The third objective of our study was to assess how well the parameters automatically extracted by our algorithm would allow us to classify participants into the three fall risk classes routinely used by clinicians. The classification performed by expert clinicians on our 34 participants was used as a reference. For a three-class classification, the best matching rate between our algorithm and the reference was 94%. This matching rate was obtained combining three evaluation parameters. By regrouping the two classes being composed of individuals at risk of fall (i.e., moderate and high risk of fall) so as to use a two-class classification, we obtained a matching rate of 100% using two evaluation parameters only. In other words, two parameters were sufficient to distinguish without error participants being at risk of fall from participants free of fall risk. Based on our results, the most relevant parameters to perform such a classification are mean step length, mean step duration and mean walking cadence. In particular, we showed that the most robust classification is obtained when coupling these parameters with parameters related to the sitting position (speed to sit down or to get up).
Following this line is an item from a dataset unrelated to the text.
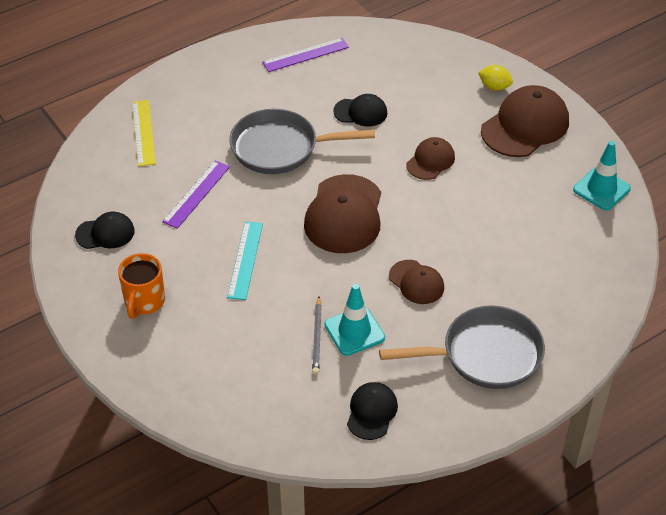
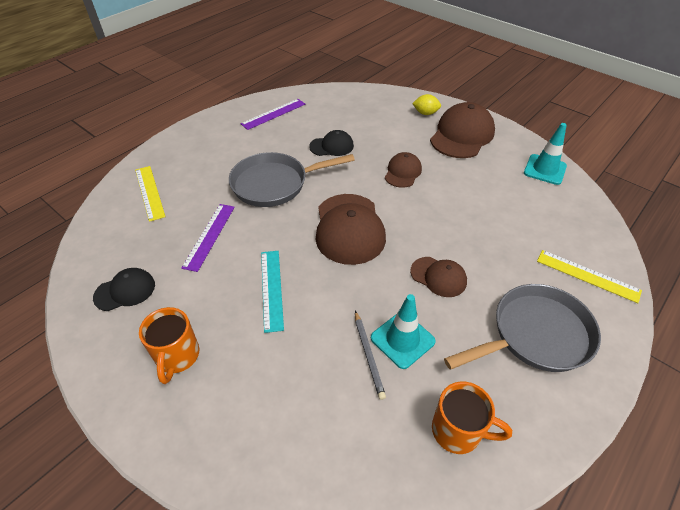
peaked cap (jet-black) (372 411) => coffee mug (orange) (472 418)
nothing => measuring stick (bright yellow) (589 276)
Because of population ageing, fall prevention is a very important issue, both nowadays and for years to come. People presenting a fall risk need to be detected as soon as possible so that they can adapt their home environment and follow rehabilitation programs allowing them to stay active longer, if possible at home. Therefore, fall risk represents a human, economic and societal issue. Currently, fall prevention mostly relies on clinical tests, and notably the TUG test, performed in healthcare institutions by expert clinicians. Here, we proposed a system that automatically evaluates TUG test performance in a more objective, robust and detailed manner. This system is inexpensive, easy to set up, and does not require the level of expertise of the traditional TUG test to be reliably used. Therefore, our system could be used routinely and with more flexibility by physicians/clinicians with less expertise (as, for instance, by general practitioners in their practice) to assess fall risk, which would greatly contribute to improving fall risk detection.